INSTRUCTIONS FOR THE TASK ->
Please return each of the entries exactly, minus their pictures.

EXERCISE DATA ->
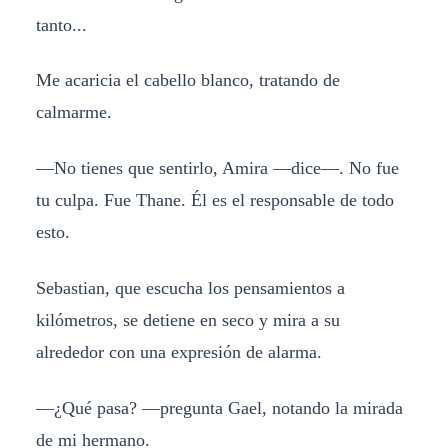
tanto...
Me acaricia el cabello blanco, tratando de
calmarme.
—No tienes que sentirlo, Amira —dice—. No fue
tu culpa. Fue Thane. Él es el responsable de todo
esto.
Sebastian, que escucha los pensamientos a
kilómetros, se detiene en seco y mira a su
alrededor con una expresión de alarma.
—¿Qué pasa? —pregunta Gael, notando la mirada
de mi hermano.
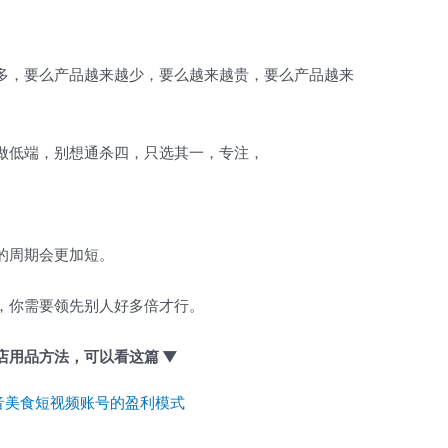
多，要么产品越来越少，要么越来越贵，要么产品越来
做低端，别想通杀四，只选其一，专注，
。
的周期会更加短。
，你需要领先别人好多倍才行。
店用品方法，可以看这篇 ▼
音美食短视频账号的盈利模式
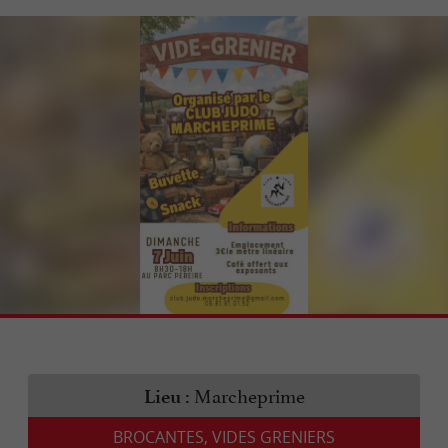
Marcheprime
Lieu :
BROCANTES, VIDES GRENIERS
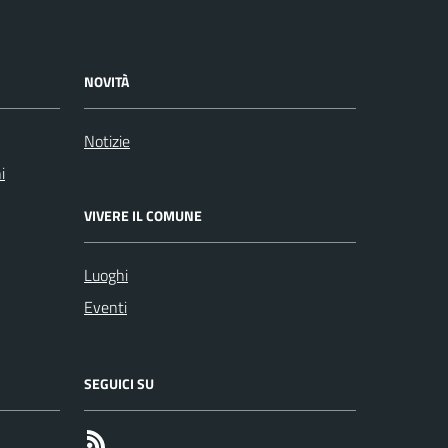
NOVITÀ
Notizie
i
VIVERE IL COMUNE
Luoghi
Eventi
SEGUICI SU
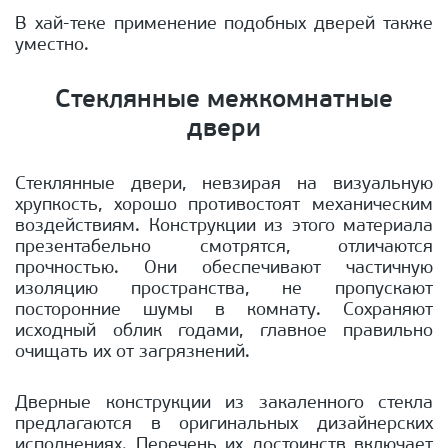
В хай-теке применение подобных дверей также
уместно.
Стеклянные межкомнатные
двери
Стеклянные двери, невзирая на визуальную
хрупкость, хорошо противостоят механическим
воздействиям. Конструкции из этого материала
презентабельно смотрятся, отличаются
прочностью. Они обеспечивают частичную
изоляцию пространства, не пропускают
посторонние шумы в комнату. Сохраняют
исходный облик годами, главное правильно
очищать их от загрязнений.
Дверные конструкции из закаленного стекла
предлагаются в оригинальных дизайнерских
исполнениях. Перечень их достоинств включает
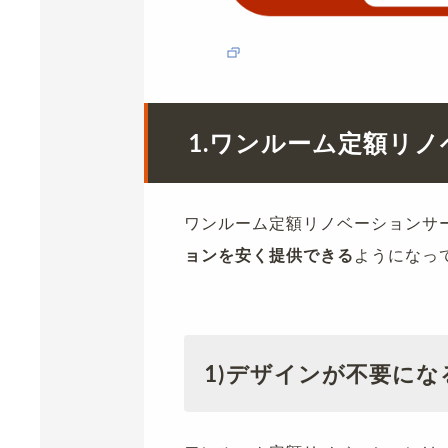
1.
ワンルーム定額リノ
ワンルーム定額リノベーションサ
ョンを安く提供できる
ようになっ
1)
デザインが不要にな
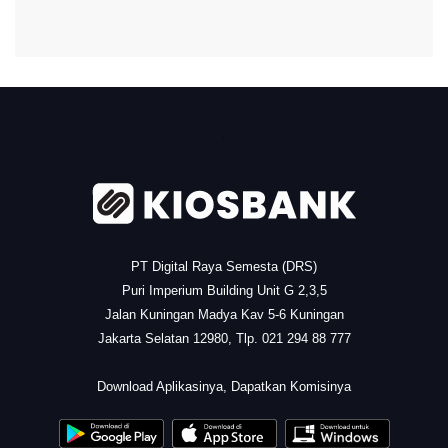
.
PT Digital Raya Semesta (DRS)
Puri Imperium Building Unit G 2,3,5
Jalan Kuningan Madya Kav 5-6 Kuningan
Jakarta Selatan 12980, Tlp. 021 294 88 777
.
Download Aplikasinya, Dapatkan Komisinya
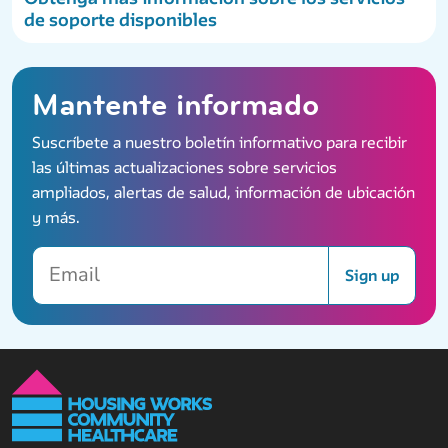
de soporte disponibles
Mantente informado
Suscríbete a nuestro boletín informativo para recibir
las últimas actualizaciones sobre servicios
ampliados, alertas de salud, información de ubicación
y más.
Email
Sign up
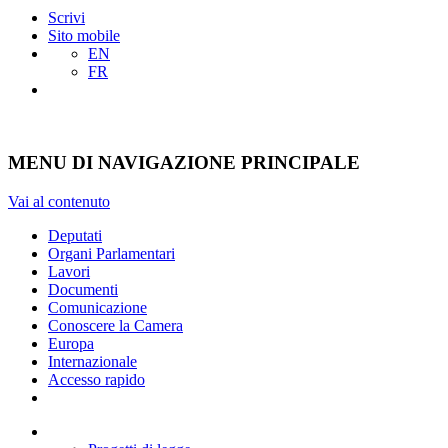
Scrivi
Sito mobile
EN
FR
MENU DI NAVIGAZIONE PRINCIPALE
Vai al contenuto
Deputati
Organi Parlamentari
Lavori
Documenti
Comunicazione
Conoscere la Camera
Europa
Internazionale
Accesso rapido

OUTPUT OF THE TASK ->
tanto...
Me acaricia el cabello blanco, tratando de
calmarme.
—No tienes que sentirlo, Amira —dice—. No fue
tu culpa. Fue Thane. Él es el responsable de todo
esto.
Sebastian, que escucha los pensamientos a
kilómetros, se detiene en seco y mira a su
alrededor con una expresión de alarma.
—¿Qué pasa? —pregunta Gael, notando la mirada
de mi hermano.
多，要么产品越来越少，要么越来越贵，要么产品越来
做低端，别想通杀四，只选其一，专注，
。
的周期会更加短。
，你需要领先别人好多倍才行。
店用品方法，可以看这篇 ▼
音美食短视频账号的盈利模式
Marcheprime
Lieu :
BROCANTES, VIDES GRENIERS
NOVITÀ
Notizie
i
VIVERE IL COMUNE
Luoghi
Eventi
SEGUICI SU
В хай-теке применение подобных дверей также
уместно.
Стеклянные межкомнатные
двери
Стеклянные двери, невзирая на визуальную
хрупкость, хорошо противостоят механическим
воздействиям. Конструкции из этого материала
презентабельно смотрятся, отличаются
прочностью. Они обеспечивают частичную
изоляцию пространства, не пропускают
посторонние шумы в комнату. Сохраняют
исходный облик годами, главное правильно
очищать их от загрязнений.
Дверные конструкции из закаленного стекла
предлагаются в оригинальных дизайнерских
исполнениях. Перечень их достоинств включает
1.
ワンルーム定額リノ
ワンルーム定額リノベーションサ
ョンを安く提供できる
ようになっ
1)
デザインが不要にな
.
PT Digital Raya Semesta (DRS)
Puri Imperium Building Unit G 2,3,5
Jalan Kuningan Madya Kav 5-6 Kuningan
Jakarta Selatan 12980, Tlp. 021 294 88 777
.
Download Aplikasinya, Dapatkan Komisinya
de soporte disponibles
Mantente informado
Suscríbete a nuestro boletín informativo para recibir
las últimas actualizaciones sobre servicios
ampliados, alertas de salud, información de ubicación
y más.
Email
Sign up
Scrivi
Sito mobile
EN
FR
MENU DI NAVIGAZIONE PRINCIPALE
Vai al contenuto
Deputati
Organi Parlamentari
Lavori
Documenti
Comunicazione
Conoscere la Camera
Europa
Internazionale
Accesso rapido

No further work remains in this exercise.